Garner is impressed with some of the other random information sprinkled throughout the novel about social class, what clothing says about the wearer, the cinema, etc.. “She takes a floor level interest in humanity. Close observation of the sort never grows tedious.” I agree that there is close observation, but I found it extremely tedious because it wasn’t connected to the life of Sadie Smith. The ending underscores the fact that Smith is uninterested in humanity, the planet, ecology, Bruno, the commune or anybody else other than herself. Because she doesn’t care about anything, it’s hard to care about her.
So why is this novel on the short list for the Booker Prize this year? It strikes me that it’s the subject matter. It reminds me of “Birnam Wood,” by Eleanor Catton, an eco-thriller set on a New Zealand farm. That novel also dealt with a group of idealistic young people who planted vegetables in secret in public spaces to help feed the poor. They get involved with a man who is conducting an illegal mining operation on the land they’re farming, culminating in a dangerous confrontation with disastrous results. Even though the protagonist gets too involved with the villain, we want to see her succeed. Their project may have a negligible effect on world hunger, but their motives are pure.
Rachel Kushner can be an elegant writer when she chooses to be. I found images and turns of phrase that were absolutely stunning, so stunning that I wrote them down. Here are some:
he sent the little silver ball up the rails and watched it make its way back toward him like a loyal pet before being shot back up to ricochet from bumper to slot.

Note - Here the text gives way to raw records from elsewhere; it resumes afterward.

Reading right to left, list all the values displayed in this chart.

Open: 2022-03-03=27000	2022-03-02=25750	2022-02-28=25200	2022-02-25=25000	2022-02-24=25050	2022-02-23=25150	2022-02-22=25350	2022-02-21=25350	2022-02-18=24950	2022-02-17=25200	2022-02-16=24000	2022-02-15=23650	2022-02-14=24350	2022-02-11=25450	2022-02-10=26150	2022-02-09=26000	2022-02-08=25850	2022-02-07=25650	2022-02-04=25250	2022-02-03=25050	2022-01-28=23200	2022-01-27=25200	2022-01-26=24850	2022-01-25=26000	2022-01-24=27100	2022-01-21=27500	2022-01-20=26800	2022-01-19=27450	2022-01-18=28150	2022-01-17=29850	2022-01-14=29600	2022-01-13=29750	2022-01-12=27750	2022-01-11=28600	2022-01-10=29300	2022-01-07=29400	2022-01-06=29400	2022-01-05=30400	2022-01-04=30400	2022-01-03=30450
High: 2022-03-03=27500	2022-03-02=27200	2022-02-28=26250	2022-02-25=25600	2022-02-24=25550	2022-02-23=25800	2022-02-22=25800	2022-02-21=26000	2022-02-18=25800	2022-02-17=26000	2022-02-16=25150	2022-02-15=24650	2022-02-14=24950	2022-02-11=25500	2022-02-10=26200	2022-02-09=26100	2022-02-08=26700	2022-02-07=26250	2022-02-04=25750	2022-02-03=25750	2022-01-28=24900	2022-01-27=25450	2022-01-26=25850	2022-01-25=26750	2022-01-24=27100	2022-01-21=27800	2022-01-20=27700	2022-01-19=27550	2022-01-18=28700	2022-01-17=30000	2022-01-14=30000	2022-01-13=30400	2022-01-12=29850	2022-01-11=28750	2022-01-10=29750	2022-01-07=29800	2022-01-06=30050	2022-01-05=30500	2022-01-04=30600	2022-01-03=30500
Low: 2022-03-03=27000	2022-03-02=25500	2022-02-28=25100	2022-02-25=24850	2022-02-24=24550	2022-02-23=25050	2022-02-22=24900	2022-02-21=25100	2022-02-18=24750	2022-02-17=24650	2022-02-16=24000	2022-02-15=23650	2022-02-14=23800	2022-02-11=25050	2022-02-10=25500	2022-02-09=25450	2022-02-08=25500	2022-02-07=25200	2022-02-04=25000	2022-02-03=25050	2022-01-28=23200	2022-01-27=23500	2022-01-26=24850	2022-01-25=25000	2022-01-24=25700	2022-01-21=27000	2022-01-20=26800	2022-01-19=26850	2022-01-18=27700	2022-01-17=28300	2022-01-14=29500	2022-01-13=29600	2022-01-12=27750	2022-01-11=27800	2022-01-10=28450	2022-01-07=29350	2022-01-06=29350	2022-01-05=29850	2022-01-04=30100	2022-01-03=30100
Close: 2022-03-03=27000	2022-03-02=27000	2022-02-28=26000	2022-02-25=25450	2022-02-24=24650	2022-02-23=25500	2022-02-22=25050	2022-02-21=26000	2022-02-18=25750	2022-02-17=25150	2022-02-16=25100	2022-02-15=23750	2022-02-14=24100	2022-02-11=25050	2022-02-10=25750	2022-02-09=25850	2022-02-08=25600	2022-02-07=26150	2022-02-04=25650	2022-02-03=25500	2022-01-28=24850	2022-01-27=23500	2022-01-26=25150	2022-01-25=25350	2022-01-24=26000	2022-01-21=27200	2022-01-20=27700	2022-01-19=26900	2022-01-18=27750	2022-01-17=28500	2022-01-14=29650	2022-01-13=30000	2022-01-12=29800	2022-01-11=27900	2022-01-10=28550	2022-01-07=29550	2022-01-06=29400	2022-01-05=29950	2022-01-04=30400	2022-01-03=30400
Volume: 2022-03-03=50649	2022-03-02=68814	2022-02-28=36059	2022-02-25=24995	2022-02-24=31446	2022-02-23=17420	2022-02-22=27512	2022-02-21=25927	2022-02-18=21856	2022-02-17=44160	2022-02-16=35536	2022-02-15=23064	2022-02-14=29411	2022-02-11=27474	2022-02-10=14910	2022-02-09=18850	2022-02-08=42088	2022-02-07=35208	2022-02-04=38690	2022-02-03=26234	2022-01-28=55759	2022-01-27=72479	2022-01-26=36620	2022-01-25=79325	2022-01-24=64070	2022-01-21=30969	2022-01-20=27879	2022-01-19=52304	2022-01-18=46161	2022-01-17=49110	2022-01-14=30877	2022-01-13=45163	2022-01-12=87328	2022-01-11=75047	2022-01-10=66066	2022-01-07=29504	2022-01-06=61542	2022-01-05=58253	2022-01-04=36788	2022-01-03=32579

the hills were scattered with bald areas, like the scalp of someone with an autoimmune condition
a valley of pure green, like you’re gazing at the landscape through a Heineken bottle
However, after about 40 pages, I put down my pen. Kushner seemed to discard her literary chops for the meandering story itself. It was as if she had said “well now you see that I can do this, so I really don’t need to keep it up. Just keep reading to see if I might surprise you again.” She didn’t.
Perhaps it’s the political climate right now, but Sadie Smith’s attitude of bravado resonated strongly with me as something that I see on the nightly news. I don’t like it any better there.

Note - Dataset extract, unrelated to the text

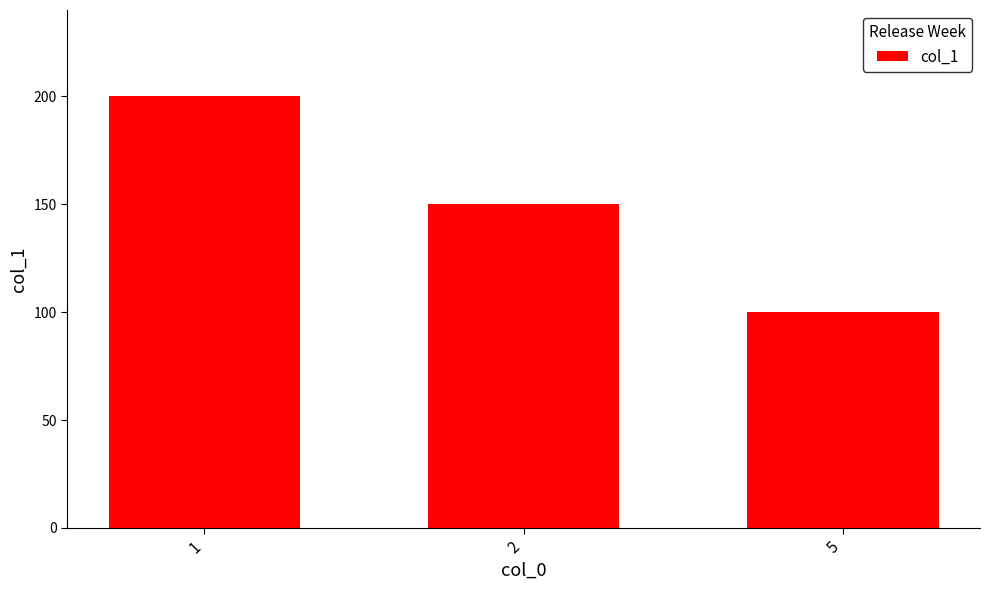

At which label does the data first exceed 150?

1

Let me know if you agree or disagree. A heart, letting me know you read this piece, is always appreciated!
You have convinced me not to spend time on this book, because I'm pretty sure I would end up agreeing with you and disagreeing with the Booker committee. I did use Kushner's debut novel, Telex from Cuba, in a class I once taught, and I think it helped students to imagine what Cuba was like before the Revolution, and the conditions that led to it. Funny, but sometimes an author's debut novel is better than a subsequent one . . .
I can cross this one off my “ must read” list. Thank you!